WHAT THIS TASK INVOLVES =>
Without including the images, transcribe each record precisely as it appears below.

═════ EXTRACTED INFORMATION

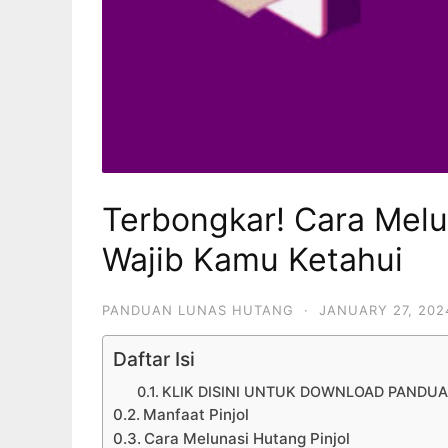
Terbongkar! Cara Melu
Wajib Kamu Ketahui
PANDUAN LUNAS HUTANG
·
JANUARY 27, 202
Daftar Isi
KLIK DISINI UNTUK DOWNLOAD PANDUA
Manfaat Pinjol
Cara Melunasi Hutang Pinjol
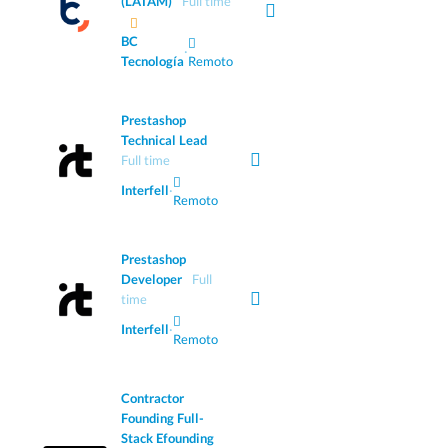
(LATAM)
Full time
BC
·
Tecnología
Remoto
Prestashop
Technical Lead
Full time
Interfell
·
Remoto
Prestashop
Developer
Full
time
Interfell
·
Remoto
Contractor
Founding Full-
Stack Efounding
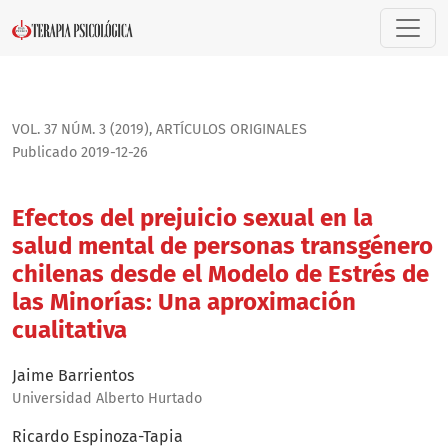
Efectos del prejuicio sexual en la salud mental de personas
VOL. 37 NÚM. 3 (2019)
,
ARTÍ­CULOS ORIGINALES
Publicado 2019-12-26
Efectos del prejuicio sexual en la
salud mental de personas transgénero
chilenas desde el Modelo de Estrés de
las Minorías: Una aproximación
cualitativa
Jaime Barrientos
Universidad Alberto Hurtado
Ricardo Espinoza-Tapia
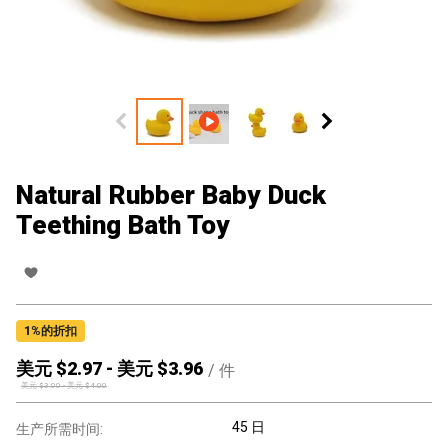
Natural Rubber Baby Duck
Teething Bath Toy
1
%的折扣
美元 $
2.97
-
美元 $
3.96
/
件
美元 $
3.00
-
美元 $
4.00
45 日
生产所需时间:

══════════

YOUR RESPONSE =>
Terbongkar! Cara Melu
Wajib Kamu Ketahui
PANDUAN LUNAS HUTANG
·
JANUARY 27, 202
Daftar Isi
KLIK DISINI UNTUK DOWNLOAD PANDUA
Manfaat Pinjol
Cara Melunasi Hutang Pinjol
(LATAM)
Full time
BC
·
Tecnología
Remoto
Prestashop
Technical Lead
Full time
Interfell
·
Remoto
Prestashop
Developer
Full
time
Interfell
·
Remoto
Contractor
Founding Full-
Stack Efounding
Efectos del prejuicio sexual en la salud mental de personas
VOL. 37 NÚM. 3 (2019)
,
ARTÍ­CULOS ORIGINALES
Publicado 2019-12-26
Efectos del prejuicio sexual en la
salud mental de personas transgénero
chilenas desde el Modelo de Estrés de
las Minorías: Una aproximación
cualitativa
Jaime Barrientos
Universidad Alberto Hurtado
Ricardo Espinoza-Tapia
Natural Rubber Baby Duck
Teething Bath Toy
1
%的折扣
美元 $
2.97
-
美元 $
3.96
/
件
美元 $
3.00
-
美元 $
4.00
45 日
生产所需时间:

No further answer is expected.